Seu filho e amigos aproveitaram a famosa feijoada da tia Surica e se deliciaram com o samba ao redor. Ótimo. Para ter uma experiência gastronômico-musical completa, no entanto, precisariam dar um pulo nos famigerados circuitos de bares que se espalharam como praga pela cidade. O barulho insuportável que provocam frequentadores e “músicos” que gravitam em torno deles guilhotinam o direito ao descanso de muitos milhares de cariocas. Ante a mais absoluta indiferença do poder público, pendurado no mito do carioca gente boa, feliz e festeiro.
Constatei aliviado que a excursão filial terminou o passeio ilesa. Mesmo destino não tiveram os adolescentes e crianças vítimas de balas perdidas, triste rotina na cidade. Só no ano passado, foram sete menores mortos dessa maneira.
Com tudo isso, fica difícil concordar com o que disse seu filho ao final da experiência carioca: “Fizemos um curso de pós-graduação de vida”. Como dizia aquele personagem de um programa humorístico, há controvérsias. Da minha parte, acho que ele fez apenas um curso introdutório ao estilo de vida dos ricos e candidatos à riqueza. Com tapumes convenientes, reais ou simbólicos, segregando imagens e pessoas que, afinal de contas, constituem a imensa maioria da população. Invisíveis aos olhos das castas privilegiadas. Vida é espelho multifacetado. Não sendo assim, é pura miragem de passageiros da ilusão.

Dados para análise →

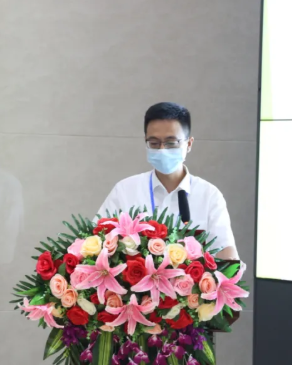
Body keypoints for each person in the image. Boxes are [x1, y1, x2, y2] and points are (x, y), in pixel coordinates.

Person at [97, 102, 238, 260]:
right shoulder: (125, 190)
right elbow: (95, 240)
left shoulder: (209, 195)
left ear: (189, 144)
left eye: (171, 143)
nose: (162, 150)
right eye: (154, 143)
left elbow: (226, 253)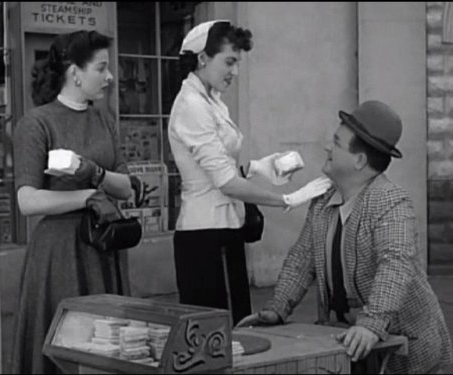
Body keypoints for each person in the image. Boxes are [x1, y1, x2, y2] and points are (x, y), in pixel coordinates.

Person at [237, 100, 453, 374]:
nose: (328, 147)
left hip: (406, 351)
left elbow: (395, 265)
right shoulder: (324, 199)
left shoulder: (391, 201)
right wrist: (278, 307)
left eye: (336, 143)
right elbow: (302, 259)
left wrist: (372, 322)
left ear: (359, 160)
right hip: (345, 343)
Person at [168, 20, 332, 327]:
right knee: (217, 336)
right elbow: (225, 182)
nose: (235, 71)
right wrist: (287, 198)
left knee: (236, 330)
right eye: (229, 62)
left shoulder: (210, 101)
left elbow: (218, 169)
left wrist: (260, 167)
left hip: (223, 229)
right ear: (202, 57)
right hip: (204, 234)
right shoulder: (192, 105)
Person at [11, 30, 139, 374]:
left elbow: (126, 187)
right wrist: (86, 195)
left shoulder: (104, 119)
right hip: (60, 252)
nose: (110, 77)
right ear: (75, 72)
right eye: (102, 68)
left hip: (104, 245)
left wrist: (93, 172)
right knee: (66, 347)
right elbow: (27, 200)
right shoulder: (36, 123)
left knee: (108, 345)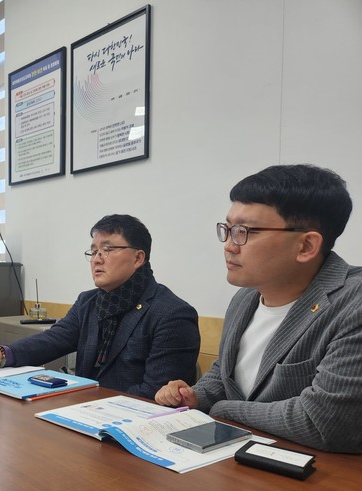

Instruções da tarefa →
Com base no texto de leitura, responda:
1. De quem era a feijoada que o filho e os amigos aproveitaram?
2. Quantos menores morreram por balas perdidas no ano passado?
3. Que frase o filho disse ao final da experiência carioca?

Resposta escrita →
1. Da tia Surica.
2. Sete.
3. "Fizemos um curso de pós-graduação de vida."